**WYBRANY FRAGMENT**:
########################################

Ubożenie klasy średniej jest główną przyczyną tego, że w Ameryce dramatycznie w ostatnich latach wzrosły nierówności społeczne, które są na takim samym poziomie jak przed Wielkim Kryzysem lat 30. ubiegłego wieku. Czterystu najbogatszych Amerykanów zgromadziło większe majątki niż połowa wszystkich obywateli USA, czyli ponad 150 mln ludzi. Dlatego Warren Buffett, drugi na liście najbogatszych, od dłuższego czasu publicznie dziwi się, że jego sekretarka płaci podatki według wyższych stawek niż on sam. Popiera ideę prezydenta Obamy, systematycznie blokowaną przez Republikanów, żeby podnieść podatki milionerom.

W generalnie poszkodowanej klasie średniej najbardziej pokrzywdzeni są ludzie w średnim wieku (35-44 lata), którzy najczęściej tuż przed kryzysem kupowali na kredyt domy po wyśrubowanych cenach. Ich majątki skurczyły się, jak obliczył Fed, nawet o 54 proc. Jeszcze więcej stracili przeciętniacy z zachodu i południa USA, gdzie ceny nieruchomości spadły najbardziej.

Ludzie wypadający z klasy średniej zwiększają liczbę najbiedniejszych. Już 46 mln Amerykanów korzysta z darmowej pomocy żywnościowej, tymczasem w roku 2007 korzystało z niej niecałe 30 mln ludzi. Dlatego Republikanie często złośliwie przezywają Baracka Obamę “prezydentem bonów żywnościowych”.

Tylko 52 proc. Amerykanów było w stanie cokolwiek oszczędzić w 2010 roku (a np. dziesięć lat wcześniej oszczędzało ponad 60 proc.). Przy czym motywy oddają ponure nastroje – o ile wcześniej ludzie zbierali na dobrą szkołę dla dzieci czy emeryturę, to ostatnio coraz częściej odkładają na czarną godzinę.

Publikacja raportu Fed zbiegła się w czasie z gafą prezydenta Obamy, który w piątek powiedział, że “sektor prywatny ma się dobrze”, z czego zresztą kilka godzin później się tłumaczył. Ale było za późno – jedno pochopnie wypowiedziane i wyrwane z kontekstu zdanie żyje własnym życiem od kilku dni i zapewne będzie prześladować Obamę do wyborów w listopadzie. Złośliwi prawicowi blogerzy i radiowcy twierdzą, że Obama poznaje Amerykę głównie na przyjęciach z gwiazdami Hollywood i muzyki pop, które pomagają mu zbierać pieniądze na kampanię wyborczą.

Do ataku ruszył republikański kandydat Mitt Romney, któremu również – ze względu na 250 mln majątku – zarzuca się, że oderwany jest od rzeczywistości. – Amerykanie przeżywają ciężki czas. Zamiast spotykać się ze sponsorami, prezydent powinien przejechać się po kraju, porozmawiać z ludźmi, zobaczyć, co się tu dzieje – mówił wczoraj Romney.

########################################

**ZAWARTOŚĆ ZBIORU DANYCH**:
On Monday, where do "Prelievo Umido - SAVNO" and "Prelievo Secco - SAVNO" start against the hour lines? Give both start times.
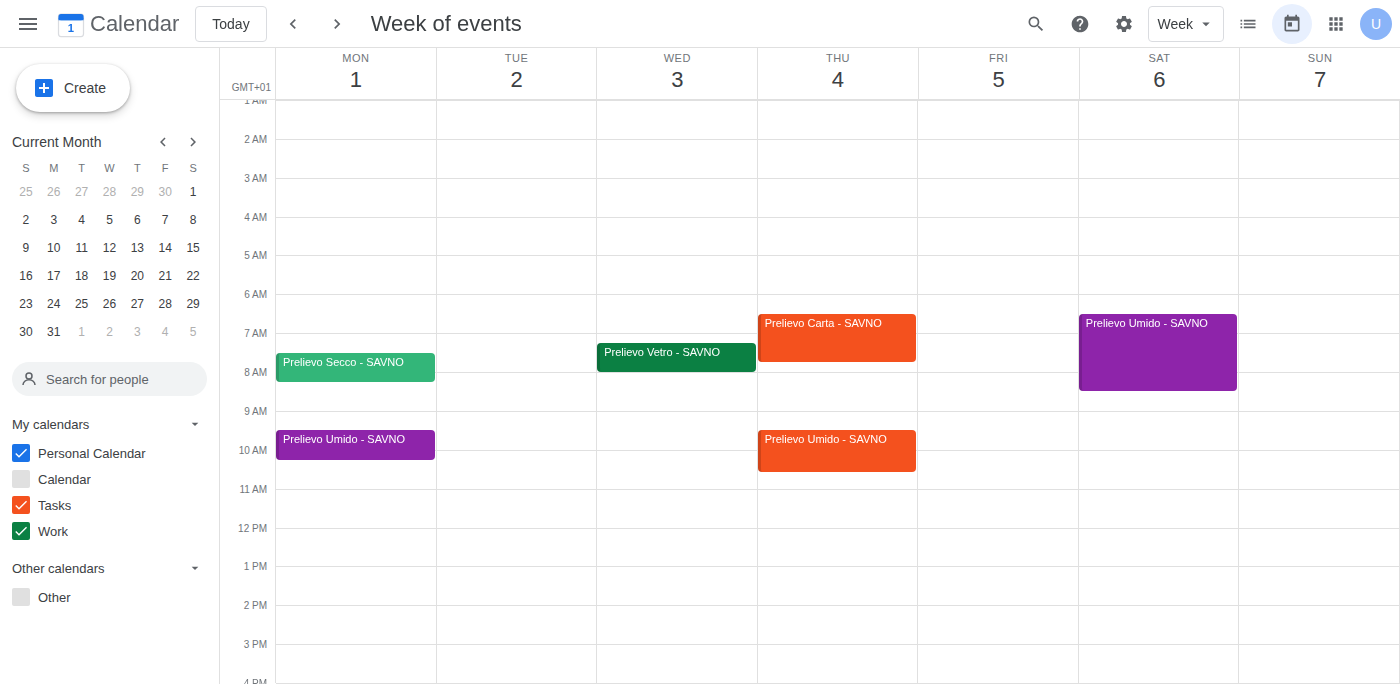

########################################

**CO ZROBISZ**: Skopiuj dosłownie z tekstu o ubożeniu amerykańskiej klasy średniej fragment od „Tylko 52 proc.” do „na czarną godzinę.” włącznie.

**ODPOWIEDŹ NA ĆWICZENIE**:
Tylko 52 proc. Amerykanów było w stanie cokolwiek oszczędzić w 2010 roku (a np. dziesięć lat wcześniej oszczędzało ponad 60 proc.). Przy czym motywy oddają ponure nastroje – o ile wcześniej ludzie zbierali na dobrą szkołę dla dzieci czy emeryturę, to ostatnio coraz częściej odkładają na czarną godzinę.